Recent fears of a recession have brought down the equity markets (NYSE and NASDAQ) to lower lows than expected. Simply defined a Recession is a decline in economic activity within an economy, usually characterized by higher unemployment and less investment in new plants and equipment. As of now we are not experiencing a recession although the economy of the United States has slowed down considerably. This slow down has been caused, mainly, by the fiscal policies adopted by the Federal Reserve.
At the height of the 2000 bull market (around April) the Federal Reserve, popularly known as the Fed, believed that the economy was growing too rapidly. An economy that grows too fast may bring about inflation, an unwanted reaction. To prevent inflation, the Fed wanted to raise rates and thereby slowing down the economy. Raising interest rates causes the money supply available to the US Financial system to decrease. This, for various reasons, causes the economy to slow down.

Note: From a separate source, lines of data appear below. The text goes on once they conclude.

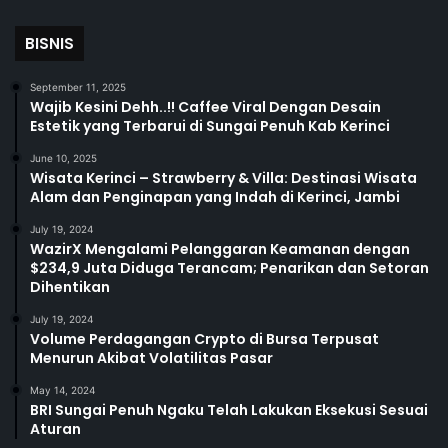
BISNIS
September 11, 2025
Wajib Kesini Dehh..!! Caffee Viral Dengan Desain
Estetik yang Terbarui di Sungai Penuh Kab Kerinci
June 10, 2025
Wisata Kerinci – Strawberry & Villa: Destinasi Wisata
Alam dan Penginapan yang Indah di Kerinci, Jambi
July 19, 2024
WazirX Mengalami Pelanggaran Keamanan dengan
$234,9 Juta Diduga Terancam; Penarikan dan Setoran
Dihentikan
July 19, 2024
Volume Perdagangan Crypto di Bursa Terpusat
Menurun Akibat Volatilitas Pasar
May 14, 2024
BRI Sungai Penuh Ngaku Telah Lakukan Eksekusi Sesuai
Aturan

After raising interest rates six times in 2000, it seems the Fed may have overplayed their hand. Federal Reserve Chairman Alan Greenspan has recently said that the US economy may begin to stagnate, in other words the growth will be minimal to none. To counteract this, the Fed eased interest rates early this year and it seems they will do so again. In addition, Alan Greenspan has supported the proposed tax cut by President Bush. Some economists argue though that by the time the tax cut passes through congress, the easing of interest rates will have helped the economy already. This goes to show that economics is an inexact science.
This is just a summary of the major economic issues plaguing the stock market this year. Keeping an eye on the Fed and on the proposed tax cut should be a priority of every investor. Even if one does not understand the intricacies of fiscal policy, one should try to follow developments in the area.